Designer Markets, inducing motives and providing essential facilities in telecommunications and electricity

by Roger Sherman

 

Presentation

 

The electricity sector and the telecommunications sector were historically operated as integrated monopolies. The sectors were then restructured with the aim of enhancing efficiency by introducing competition. Sherman distinguishes two sources of market incentives: (1) the “carrot” of profit and (2) the “stick” of competitors. Competitors might achieve lower costs and win customers with lower prices.

 

Industries that came to be regulated often had facilities essential for the service that were controlled by a single owner, largely to achieve economies of scale. Restructuring usually introduces the carrot and stick by granting competitors access to those once-monopolized essential facilities. The rest of the presentation was devoted to the discussion of restructuring of telecommunications and electricity.

 

Restructuring Telecommunications

 

In this section Sherman paid attention to the regulation of Local Exchange Networks, Interconnecting networks and access pricing.

 

Local networks provide basic residential and commercial telephone services. In the US local networks traditionally face rate of return regulation. Since prices were based on the own cost of the firm, firms had little incentive to improve their efficiency. Furthermore, firms were over investing, due to a generous rate of return.

 

Price caps as a regulation method induce both the carrot and the stick and therefore give better incentives to the regulated firms. Nowadays price cap regulation in the telecom industry is widely applied in the US: 70 percent of all states have implemented some sort of price cap regulation. Sherman referred to a study of Ai and Sappington[2] who evaluated the effects of introducing price cap regulation as positive, since operational costs decreased, prices became lower and firms invested more in new technologies.

 

Pressure for efficiency can also come from entry in the local network service, where some elements are seen as essential facilities to be opened to competitors. Access is also provided to interconnect networks so long distance companies can complete their calls.

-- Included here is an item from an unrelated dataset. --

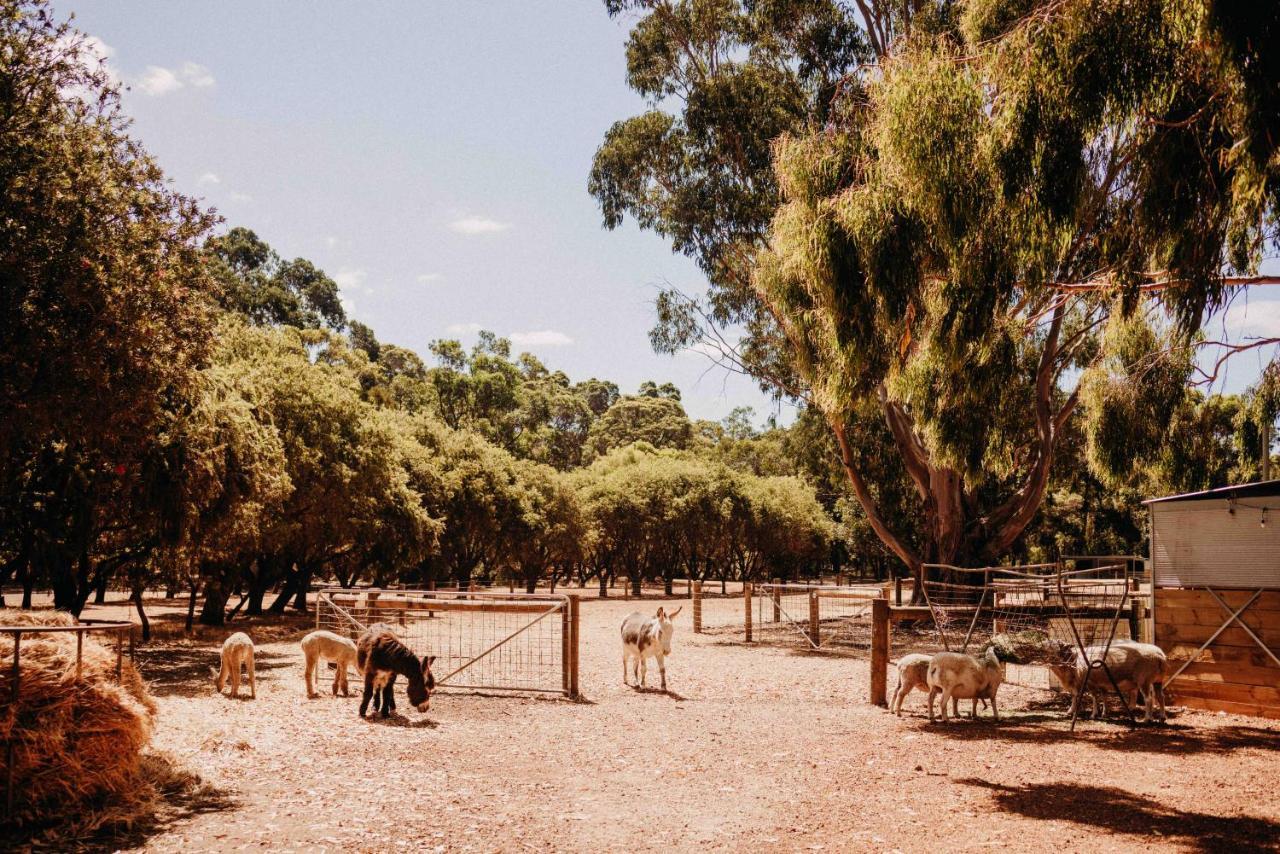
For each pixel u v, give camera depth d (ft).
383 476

Connecting separate telecommunication networks is subject to network externalities since each caller connected to a network can reach more parties of the interconnected network. In this case one network needs access to another network to complete phone calls originating from its own network. In this respect the networks are complements to each other. If the networks are interconnected, the access to the other networks could also imply that the networks are substitutes for each other: they can compete to provide services for all connected customers.

 

When two networks operate as complementary networks a possibility of double marginalization arises, which means that the price for consumers is higher than a single integrated firm would have set because the two networks will each mark-up their cost. If the networks operate as substitute networks they compete for customers. Although this competition will tend to induce more competitive pricing to win new customers, it might at the same time inspire firms to set higher access fees for their network to raise the cost of the competing firm.

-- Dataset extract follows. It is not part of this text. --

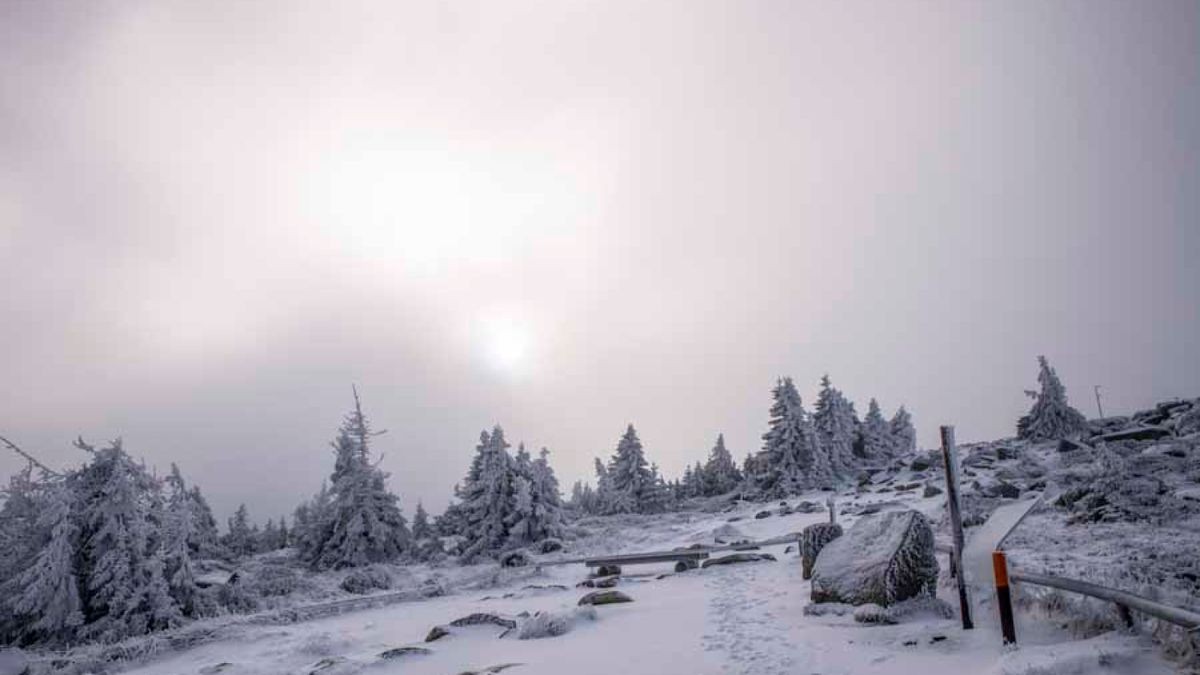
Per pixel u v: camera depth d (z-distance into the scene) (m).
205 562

Foreseeing this difficulty while seeking competition, the Telecommunications Act of 1996 called for incumbent networks to offer elements of their facilities for lease to entrants. Having incumbents and entrants as direct competitors makes efficient access pricing very important.

 

There are two main theories of access pricing: the efficient component pricing rule (ECPR) and Ramsey pricing. While economists generally know the latter term, the former may need explanation. The ECPR calls for an access price that equals the provider’s direct cost of arranging access, plus any opportunity cost of providing that access. This pricing rule gives the incumbent the incentive to grant access to new entrants and it incentivizes investment of the entrants in their own facilities if their cost is lower than the cost of the incumbent.

Because, both ECPR and Ramsey pricing are hard to implement in practice, access-pricing rules as set by the Federal Communications Commission (FCC) are different.

 

FCC bases access prices on ‘ideal’ networks, i.e. the long run incremental cost for each service using the best available technology. Since prices are not based on the own cost of the firm, this gives the firm an inventive to be efficient. Since prices based on the optimal technology access prices are low, demand for access will develop.

Unfortunately, these access prices destroy the incentives for the incumbent firm to invest. For successful investment, the profit will be shared between the incumbent and the entrants. If the investment is a failure, the incumbent will have to bear the losses.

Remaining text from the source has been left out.